No mechanical malfunctions were found, but the nose landing gear collapsed due to stress overload. The NTSB's investigation became focused on the behavior of the flight crew during Flight 345's approach into LaGuardia Airport. The NTSB discovered that Flight 345's captain had been the subject of multiple complaints by first officers who had flown with her. Southwest's flight-operations manual requires its pilots to abort a landing if the plane is not properly configured by the time it descends to 1000 ft AGL. Analyzing flight recorder data, the NTSB determined that the captain had changed the airplane's flaps from 30 to 40° at an altitude of only 500 ft. At 100-200 ft, the captain observed that the plane was still above the glide slope, and ordered the first officer to "get down" instead of aborting the landing. At an altitude of only 27 ft and three seconds from touching down, the captain took control of the aircraft from the first officer. The plane was descending at 960 ft/min in a nose-down position when its nose wheel struck the runway.

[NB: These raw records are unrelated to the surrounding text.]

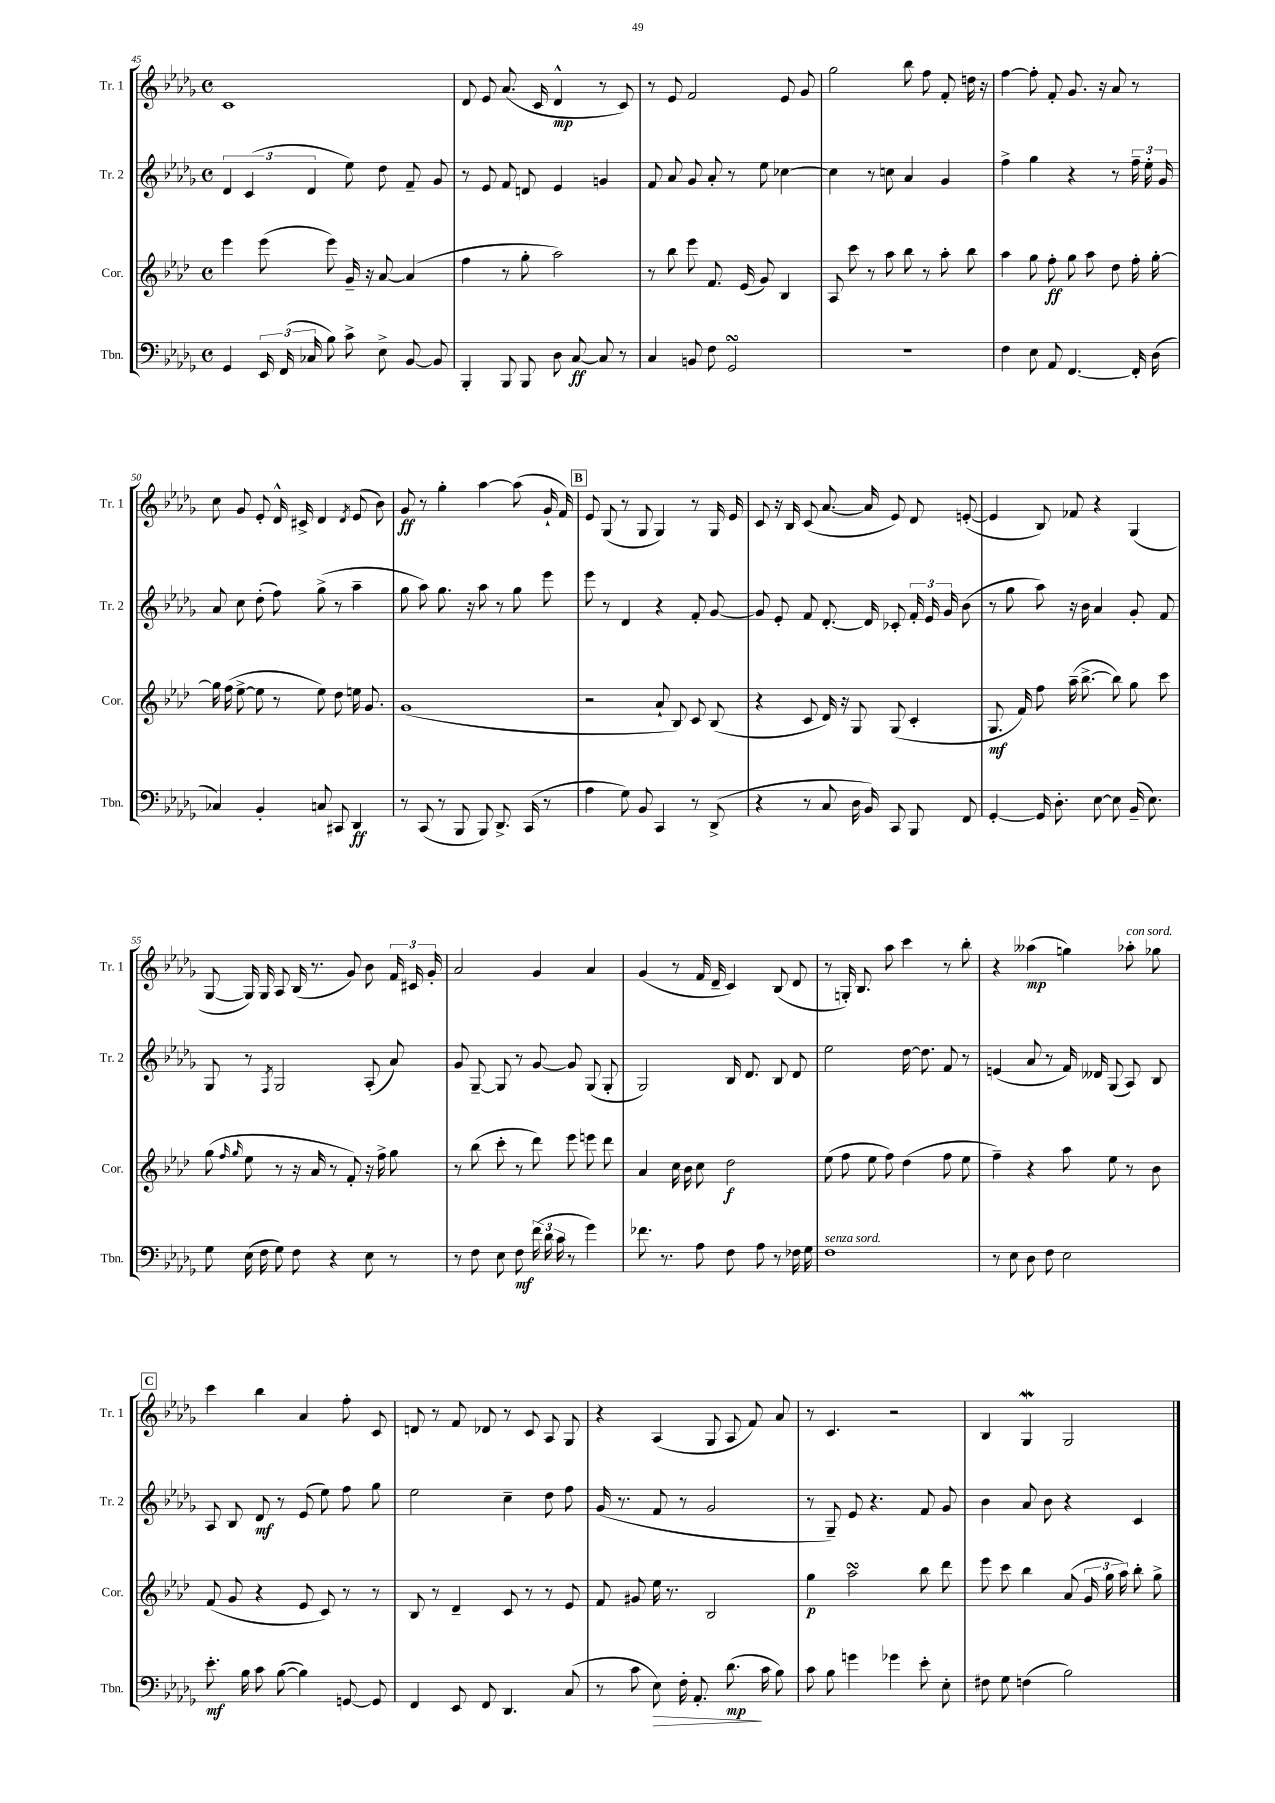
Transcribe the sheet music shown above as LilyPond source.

<<
\new StaffGroup <<
\new Staff = "s0" \with { instrumentName = "Tr. 1" shortInstrumentName = "Tr. 1" } {
    \clef treble \key des \major \defaultTimeSignature \time 4/4
    \autoBeamOff c'1 |
    des'8 ees'8 aes'8.( c'16 des'4-^\mp r8 c'8) |
    r8 ees'8 f'2 ees'8 ges'8 |
    ges''2 bes''8 f''8 f'8-. d''16 r16 |
    f''4~ f''8-. f'8-. ges'8. r16 aes'8 r8 |
    c''8 ges'8 ees'8-. des'16-^ cis'16-> des'4 \acciaccatura { des'8 } ees'8( bes'8) |
    ges'8\ff r8 ges''4-. aes''4~ aes''8( ges'16-! f'16) |
    \mark \markup { \box "B" } ees'8 ges8( r8 ges8 ges4) r8 ges16 ees'16 |
    c'8 r16 bes16 c'8( aes'8.~ aes'16 ees'8) des'8 e'8~-.( |
    e'4 bes8) fes'8 r4 ges4( |
    ges8~ ges16) ges16 aes8 bes16( r8. ges'8) bes'8 \tuplet 3/2 { f'16 cis'16 ges'16-. } |
    aes'2 ges'4 aes'4 |
    ges'4( r8 f'16 des'16-- c'4) bes8( des'8 |
    r8 g16-.) bes8. aes''8 c'''4 r8 bes''8-. |
    r4 aeses''4\mp( g''4) aes''8-.^\markup { \italic "con sord." } ges''8 |
    \mark \markup { \box "C" } c'''4 bes''4 aes'4 f''8-. c'8 |
    d'8 r8 f'8 des'8 r8 c'8 aes8 ges8 |
    r4 aes4( ges8 aes8 f'8) aes'8 |
    r8 c'4. r2 |
    bes4 ges4\mordent ges2 \bar "|." |
}
\new Staff = "s1" \with { instrumentName = "Tr. 2" shortInstrumentName = "Tr. 2" } {
    \clef treble \key des \major \defaultTimeSignature \time 4/4
    \autoBeamOff \tuplet 3/2 { des'4 c'4( des'4 } ees''8) des''8 f'8-- ges'8 |
    r8 ees'8 f'8 d'8 ees'4 g'4 |
    f'8 aes'8 ges'8 aes'8-. r8 ees''8 ces''4~ |
    ces''4 r8 c''8 aes'4 ges'4 |
    f''4-> ges''4 r4 r8 \tuplet 3/2 { f''16-- ees''16-. ges'16 } |
    aes'8 c''8 des''8-.( f''8) ges''8->( r8 aes''4-- |
    ges''8 aes''8) ges''8. r16 aes''8 r8 ges''8 ees'''8 |
    \mark \markup { \box "B" } ees'''8 r8 des'4 r4 f'8-. ges'8~ |
    ges'8 ees'8-. f'8 des'8.~-. des'16 ces'8-. \tuplet 3/2 { f'16-. ees'16 ges'16 } bes'8( |
    r8 ges''8 aes''8) r16 bes'16 aes'4 ges'8-. f'8 |
    ges8 r8 \acciaccatura { f8 } ges2 aes8-.( aes'8) |
    ges'8 ges8~-- ges8 r8 ges'8~ ges'8 ges8( ges8-. |
    ges2) bes16 des'8. bes8 des'8 |
    ees''2 des''16~ des''8. f'8 r8 |
    e'4( aes'8 r8 f'16) deses'16 ges8( aes8) bes8 |
    \mark \markup { \box "C" } aes8 bes8 des'8\mf r8 ees'8( ees''8) f''8 ges''8 |
    ees''2 c''4-- des''8 f''8 |
    ges'16( r8. f'8 r8 ges'2 |
    r8 ges8--) ees'8 r4. f'8 ges'8 |
    bes'4 aes'8 bes'8 r4 c'4 \bar "|." |
}
\new Staff = "s2" \with { instrumentName = "Cor." shortInstrumentName = "Cor." } {
    \clef treble \key aes \major \defaultTimeSignature \time 4/4
    \autoBeamOff ees'''4 ees'''8( ees'''8) g'16-- r16 aes'8~ aes'4( |
    f''4 r8 g''8-. aes''2) |
    r8 bes''8 ees'''8 f'8. ees'16( g'8) bes4 |
    aes8 c'''8 r8 aes''8 bes''8 r8 aes''8-. bes''8 |
    aes''4 g''8 f''8-.\ff g''8 aes''8 des''8 f''16-. g''16~-. |
    g''16 f''16( ees''8~-> ees''8 r8 ees''8) des''8 e''16 g'8. |
    g'1( |
    \mark \markup { \box "B" } r2 aes'8-! bes8) c'8 bes8( |
    r4 c'8 des'16) r16 g8 g8( c'4-. |
    g8.\mf f'16) f''8 aes''16--( bes''8.~-> bes''8) g''8 c'''8 |
    g''8( \grace { f''16 g''16 } ees''8 r8 r16 aes'16 r8 f'8-.) r16 f''16-> g''8 |
    r8 bes''8( c'''8-. r8 des'''8) ees'''8 e'''8 des'''8 |
    aes'4 c''16 bes'16 c''8 des''2\f |
    ees''8( f''8 ees''8 f''8) des''4( f''8 ees''8 |
    f''4--) r4 aes''8 ees''8 r8 bes'8 |
    \mark \markup { \box "C" } f'8( g'8 r4 ees'8 c'8) r8 r8 |
    bes8 r8 des'4-- c'8 r8 r8 ees'8 |
    f'8 gis'8 ees''16 r8. bes2 |
    g''4\p aes''2\turn bes''8 des'''8 |
    ees'''8 c'''8 bes''4 aes'8( \tuplet 3/2 { g'16 g''16 aes''16) } bes''8-. g''8-> \bar "|." |
}
\new Staff = "s3" \with { instrumentName = "Tbn." shortInstrumentName = "Tbn." } {
    \clef bass \key des \major \defaultTimeSignature \time 4/4
    \autoBeamOff ges,4 \tuplet 3/2 { ees,16 f,16( ces16 } bes8) c'8-> ees8-> bes,8~ bes,8 |
    bes,,4-. bes,,8 bes,,8 des8 c8~\ff c8 r8 |
    c4 b,8 f8 ges,2\turn |
    R1 |
    f4 ees8 aes,8 f,4.~ f,16-. des16( |
    ces4) bes,4-. c8 cis,8 des,4\ff |
    r8 c,8( r8 bes,,8 bes,,8) des,8.-> c,16( r8 |
    \mark \markup { \box "B" } aes4 ges8) bes,8 c,4 r8 des,8->( |
    r4 r8 c8 des16 bes,16) c,8 bes,,8 f,8 |
    ges,4~-. ges,16 des8.-. ees8~ ees8 bes,16--( ees8.) |
    ges8 ees16( f16 ges8) f8 r4 ees8 r8 |
    r8 f8 ees8 f8\mf \tuplet 3/2 { f'16( des'16 c'16 } r8 ges'4) |
    fes'8. r8. aes8 f8 aes8 r8 fes16 ges16 |
    f1^\markup { \italic "senza sord." } |
    r8 ees8 des8 f8 ees2 |
    \mark \markup { \box "C" } ees'8.-.\mf bes16 c'8 bes8~( bes4) g,8~ g,8 |
    f,4 ees,8 f,8 des,4. c8( |
    r8 c'8 ees8\>) f16-. aes,8.-. des'8.\mp\!( c'16 bes8) |
    c'8 bes8 g'4 ges'4 ees'8-. ees8-. |
    fis8 ges8 f4( bes2) \bar "|." |
}
>>
>>
\layout { \context { \Score currentBarNumber = #45 } }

The NTSB ultimately concluded that the crash was due to pilot error. Specifically, the NTSB faulted the captain for failing to take control of the aircraft or abort the landing earlier, noting that the captain had warnings at 500 ft (due to the flaps misconfiguration) and at 100-200 ft (when the captain observed the plane was above the glide slope), and could have aborted the landing at that time. The NTSB determined that the captain's failure to take control until the plane had descended to only 27 ft "did not allow her adequate time to correct the airplane's deteriorating energy state and prevent the nose landing gear from striking the runway."

==Aftermath==
On October 2, 2013, Southwest Airlines announced that it had fired Flight 345's captain. The airline also announced that it was requiring Flight 345's first officer to undergo additional training. Neither pilot was publicly identified by the airline.

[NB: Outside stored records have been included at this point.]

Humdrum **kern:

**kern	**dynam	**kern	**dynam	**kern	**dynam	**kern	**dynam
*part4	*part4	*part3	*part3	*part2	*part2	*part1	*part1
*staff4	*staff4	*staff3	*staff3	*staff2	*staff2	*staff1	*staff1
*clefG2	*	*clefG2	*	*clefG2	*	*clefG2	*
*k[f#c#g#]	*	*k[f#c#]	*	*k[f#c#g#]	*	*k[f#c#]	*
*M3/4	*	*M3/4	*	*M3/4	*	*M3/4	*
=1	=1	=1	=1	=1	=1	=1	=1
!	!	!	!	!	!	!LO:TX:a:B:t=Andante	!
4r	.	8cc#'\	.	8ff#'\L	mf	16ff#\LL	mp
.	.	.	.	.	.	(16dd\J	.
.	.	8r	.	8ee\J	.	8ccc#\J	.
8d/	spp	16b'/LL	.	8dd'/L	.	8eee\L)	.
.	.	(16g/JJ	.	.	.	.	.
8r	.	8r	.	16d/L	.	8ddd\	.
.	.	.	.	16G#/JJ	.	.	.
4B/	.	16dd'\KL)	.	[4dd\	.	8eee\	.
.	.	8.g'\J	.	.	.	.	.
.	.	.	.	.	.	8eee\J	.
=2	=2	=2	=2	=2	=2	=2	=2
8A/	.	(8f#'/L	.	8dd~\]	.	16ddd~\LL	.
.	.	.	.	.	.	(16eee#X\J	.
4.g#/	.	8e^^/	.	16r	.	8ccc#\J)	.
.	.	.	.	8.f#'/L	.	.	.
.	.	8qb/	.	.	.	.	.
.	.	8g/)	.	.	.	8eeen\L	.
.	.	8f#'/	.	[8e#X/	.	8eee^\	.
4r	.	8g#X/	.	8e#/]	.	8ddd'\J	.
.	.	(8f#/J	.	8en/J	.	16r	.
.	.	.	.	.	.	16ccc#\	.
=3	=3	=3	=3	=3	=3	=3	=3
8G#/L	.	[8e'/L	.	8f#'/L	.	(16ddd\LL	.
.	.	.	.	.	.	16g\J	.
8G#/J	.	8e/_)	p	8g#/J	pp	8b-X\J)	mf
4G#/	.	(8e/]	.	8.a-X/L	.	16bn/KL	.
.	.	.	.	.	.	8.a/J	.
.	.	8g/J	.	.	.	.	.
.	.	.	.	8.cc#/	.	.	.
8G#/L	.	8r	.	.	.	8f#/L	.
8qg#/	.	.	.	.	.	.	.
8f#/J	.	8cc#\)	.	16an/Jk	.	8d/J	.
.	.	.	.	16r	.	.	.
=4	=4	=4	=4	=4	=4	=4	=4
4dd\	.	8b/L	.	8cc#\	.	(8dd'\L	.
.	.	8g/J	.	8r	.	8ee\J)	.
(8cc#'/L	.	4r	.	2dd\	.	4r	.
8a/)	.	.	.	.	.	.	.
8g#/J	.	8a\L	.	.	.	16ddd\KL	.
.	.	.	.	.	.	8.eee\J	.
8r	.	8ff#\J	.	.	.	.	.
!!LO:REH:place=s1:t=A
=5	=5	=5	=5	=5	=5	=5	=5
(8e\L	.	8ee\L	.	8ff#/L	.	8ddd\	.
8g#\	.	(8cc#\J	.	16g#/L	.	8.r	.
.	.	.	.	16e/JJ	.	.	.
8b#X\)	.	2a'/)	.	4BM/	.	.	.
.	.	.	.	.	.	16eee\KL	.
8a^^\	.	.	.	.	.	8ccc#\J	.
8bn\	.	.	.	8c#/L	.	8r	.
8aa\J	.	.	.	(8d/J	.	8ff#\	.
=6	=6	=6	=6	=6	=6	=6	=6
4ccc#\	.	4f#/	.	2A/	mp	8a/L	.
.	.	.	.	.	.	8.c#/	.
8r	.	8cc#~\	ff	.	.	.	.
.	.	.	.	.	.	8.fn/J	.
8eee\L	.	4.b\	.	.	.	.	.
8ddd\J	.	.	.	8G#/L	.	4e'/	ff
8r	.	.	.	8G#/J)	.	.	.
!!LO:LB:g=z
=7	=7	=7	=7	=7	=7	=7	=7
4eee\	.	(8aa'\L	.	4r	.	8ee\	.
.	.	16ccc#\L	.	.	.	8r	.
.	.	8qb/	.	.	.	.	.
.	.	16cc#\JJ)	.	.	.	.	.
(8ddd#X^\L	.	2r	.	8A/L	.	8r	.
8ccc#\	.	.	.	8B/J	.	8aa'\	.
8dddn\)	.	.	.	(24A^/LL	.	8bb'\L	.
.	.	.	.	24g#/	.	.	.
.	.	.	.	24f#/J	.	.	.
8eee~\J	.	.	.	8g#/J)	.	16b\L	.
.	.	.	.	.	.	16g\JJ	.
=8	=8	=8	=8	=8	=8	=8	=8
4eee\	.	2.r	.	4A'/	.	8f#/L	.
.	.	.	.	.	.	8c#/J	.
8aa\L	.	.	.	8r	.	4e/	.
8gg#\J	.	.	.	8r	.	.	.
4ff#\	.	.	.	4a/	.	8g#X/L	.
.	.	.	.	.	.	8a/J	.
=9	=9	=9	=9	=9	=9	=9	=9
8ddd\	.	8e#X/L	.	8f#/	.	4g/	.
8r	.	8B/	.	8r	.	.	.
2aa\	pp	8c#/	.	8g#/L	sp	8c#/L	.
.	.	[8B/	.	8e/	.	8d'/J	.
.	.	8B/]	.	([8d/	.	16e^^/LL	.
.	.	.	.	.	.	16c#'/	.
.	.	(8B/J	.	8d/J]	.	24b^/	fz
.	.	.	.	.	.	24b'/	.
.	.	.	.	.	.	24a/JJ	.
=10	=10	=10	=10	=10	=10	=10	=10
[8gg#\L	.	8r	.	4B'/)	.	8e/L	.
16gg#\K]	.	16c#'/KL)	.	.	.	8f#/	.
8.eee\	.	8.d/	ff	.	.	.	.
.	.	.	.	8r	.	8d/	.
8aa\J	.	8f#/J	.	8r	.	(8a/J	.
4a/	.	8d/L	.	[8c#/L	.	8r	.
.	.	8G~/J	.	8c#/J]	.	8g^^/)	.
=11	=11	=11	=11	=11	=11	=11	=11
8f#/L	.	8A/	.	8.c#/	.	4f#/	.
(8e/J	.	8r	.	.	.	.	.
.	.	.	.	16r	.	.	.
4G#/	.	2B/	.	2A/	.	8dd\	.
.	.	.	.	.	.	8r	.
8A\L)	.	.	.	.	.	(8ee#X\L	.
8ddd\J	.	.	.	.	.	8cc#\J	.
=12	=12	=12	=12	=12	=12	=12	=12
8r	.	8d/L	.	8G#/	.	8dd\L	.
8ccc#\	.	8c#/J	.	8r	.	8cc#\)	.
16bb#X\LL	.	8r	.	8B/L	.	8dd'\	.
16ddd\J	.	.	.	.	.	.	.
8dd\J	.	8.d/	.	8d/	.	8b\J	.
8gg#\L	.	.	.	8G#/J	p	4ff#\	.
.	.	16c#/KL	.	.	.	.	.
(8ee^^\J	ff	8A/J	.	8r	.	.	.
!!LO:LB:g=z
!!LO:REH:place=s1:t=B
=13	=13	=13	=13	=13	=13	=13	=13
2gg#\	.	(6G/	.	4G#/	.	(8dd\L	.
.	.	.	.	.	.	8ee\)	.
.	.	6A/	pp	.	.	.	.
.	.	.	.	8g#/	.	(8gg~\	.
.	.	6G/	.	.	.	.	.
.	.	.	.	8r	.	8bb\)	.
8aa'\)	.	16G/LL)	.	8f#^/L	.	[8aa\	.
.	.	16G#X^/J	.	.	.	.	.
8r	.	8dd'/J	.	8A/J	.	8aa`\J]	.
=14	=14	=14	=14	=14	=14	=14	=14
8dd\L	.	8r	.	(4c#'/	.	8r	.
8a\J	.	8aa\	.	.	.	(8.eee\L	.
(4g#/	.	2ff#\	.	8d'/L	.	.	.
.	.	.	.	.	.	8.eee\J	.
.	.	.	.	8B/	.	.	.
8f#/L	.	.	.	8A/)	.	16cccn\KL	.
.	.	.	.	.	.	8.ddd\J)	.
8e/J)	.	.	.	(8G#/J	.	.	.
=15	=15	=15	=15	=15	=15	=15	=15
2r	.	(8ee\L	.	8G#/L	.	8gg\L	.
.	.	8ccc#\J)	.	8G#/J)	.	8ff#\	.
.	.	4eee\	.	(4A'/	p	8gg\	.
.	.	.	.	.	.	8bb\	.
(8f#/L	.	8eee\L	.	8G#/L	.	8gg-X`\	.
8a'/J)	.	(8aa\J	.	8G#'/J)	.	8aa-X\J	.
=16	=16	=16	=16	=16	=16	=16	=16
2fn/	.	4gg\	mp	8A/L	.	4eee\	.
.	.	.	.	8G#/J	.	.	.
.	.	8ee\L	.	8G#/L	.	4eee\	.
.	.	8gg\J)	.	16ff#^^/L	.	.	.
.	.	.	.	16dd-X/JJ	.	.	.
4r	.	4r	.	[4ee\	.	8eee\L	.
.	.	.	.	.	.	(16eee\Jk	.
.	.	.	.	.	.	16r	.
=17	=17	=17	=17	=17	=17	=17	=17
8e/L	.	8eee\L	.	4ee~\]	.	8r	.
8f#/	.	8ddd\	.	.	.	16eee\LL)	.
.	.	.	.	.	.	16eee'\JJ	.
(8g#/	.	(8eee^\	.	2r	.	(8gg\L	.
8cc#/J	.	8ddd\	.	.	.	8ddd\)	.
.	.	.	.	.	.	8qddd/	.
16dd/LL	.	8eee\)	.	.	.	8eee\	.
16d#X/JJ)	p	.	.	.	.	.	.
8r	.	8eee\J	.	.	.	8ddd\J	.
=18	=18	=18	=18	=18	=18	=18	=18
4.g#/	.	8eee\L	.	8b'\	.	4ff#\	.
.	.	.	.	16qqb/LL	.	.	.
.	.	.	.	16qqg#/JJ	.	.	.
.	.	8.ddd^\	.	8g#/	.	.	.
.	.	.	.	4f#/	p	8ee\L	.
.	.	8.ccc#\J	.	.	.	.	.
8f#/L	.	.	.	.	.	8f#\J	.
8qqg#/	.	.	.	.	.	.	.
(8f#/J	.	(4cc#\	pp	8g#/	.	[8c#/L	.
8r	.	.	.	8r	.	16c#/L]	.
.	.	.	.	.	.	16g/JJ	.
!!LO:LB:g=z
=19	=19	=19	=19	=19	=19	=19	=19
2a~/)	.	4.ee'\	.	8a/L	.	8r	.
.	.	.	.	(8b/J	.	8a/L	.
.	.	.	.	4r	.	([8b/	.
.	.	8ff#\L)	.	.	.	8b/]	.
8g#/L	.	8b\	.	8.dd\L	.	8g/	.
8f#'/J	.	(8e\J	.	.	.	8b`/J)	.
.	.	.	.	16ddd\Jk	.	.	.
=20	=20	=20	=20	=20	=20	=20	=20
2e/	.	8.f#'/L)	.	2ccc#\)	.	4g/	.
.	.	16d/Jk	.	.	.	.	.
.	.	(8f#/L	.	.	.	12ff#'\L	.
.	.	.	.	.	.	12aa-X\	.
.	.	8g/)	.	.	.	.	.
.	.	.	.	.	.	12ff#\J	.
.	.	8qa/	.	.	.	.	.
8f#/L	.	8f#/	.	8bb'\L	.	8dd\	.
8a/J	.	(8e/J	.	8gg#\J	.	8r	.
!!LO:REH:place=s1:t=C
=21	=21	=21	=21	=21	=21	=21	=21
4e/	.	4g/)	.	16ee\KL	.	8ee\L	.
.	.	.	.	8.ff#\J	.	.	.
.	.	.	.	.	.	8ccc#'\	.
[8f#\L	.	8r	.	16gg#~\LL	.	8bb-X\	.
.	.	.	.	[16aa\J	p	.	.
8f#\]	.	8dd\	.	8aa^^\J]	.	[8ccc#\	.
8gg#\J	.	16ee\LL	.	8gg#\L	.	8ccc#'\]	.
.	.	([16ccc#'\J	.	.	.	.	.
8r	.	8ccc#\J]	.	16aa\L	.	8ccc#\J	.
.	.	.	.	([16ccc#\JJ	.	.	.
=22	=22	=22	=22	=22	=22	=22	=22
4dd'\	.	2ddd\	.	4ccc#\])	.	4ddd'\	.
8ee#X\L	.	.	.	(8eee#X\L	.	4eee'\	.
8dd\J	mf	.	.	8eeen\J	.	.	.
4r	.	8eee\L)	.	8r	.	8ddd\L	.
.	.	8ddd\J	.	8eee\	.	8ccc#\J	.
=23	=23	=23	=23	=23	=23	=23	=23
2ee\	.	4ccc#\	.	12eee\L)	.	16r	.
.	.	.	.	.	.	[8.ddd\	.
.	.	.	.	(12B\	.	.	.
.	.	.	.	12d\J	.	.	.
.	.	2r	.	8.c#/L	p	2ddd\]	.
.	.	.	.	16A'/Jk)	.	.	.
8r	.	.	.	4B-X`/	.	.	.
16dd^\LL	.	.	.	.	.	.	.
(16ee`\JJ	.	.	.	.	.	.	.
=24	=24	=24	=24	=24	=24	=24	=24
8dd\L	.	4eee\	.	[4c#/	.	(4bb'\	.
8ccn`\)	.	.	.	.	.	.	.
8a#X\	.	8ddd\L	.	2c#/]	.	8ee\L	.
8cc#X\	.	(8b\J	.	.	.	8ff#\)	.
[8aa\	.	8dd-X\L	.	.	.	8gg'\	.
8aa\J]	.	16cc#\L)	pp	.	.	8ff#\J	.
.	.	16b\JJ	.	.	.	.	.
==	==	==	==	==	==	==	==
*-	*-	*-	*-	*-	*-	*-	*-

The Boeing 737 involved in the accident, worth an estimated $15.5 million at the time, was found to be too extensively damaged to be repaired, so was written off as a total loss. The aircraft was ultimately removed from LaGuardia Airport via barge to the Port of Albany (New York) in November 2013, where the airframe was broken up by a salvage dealer at the Port of Albany in March 2014, with some parts trucked to Owego for final destruction. The accident represents the third hull loss of a Boeing 737-700.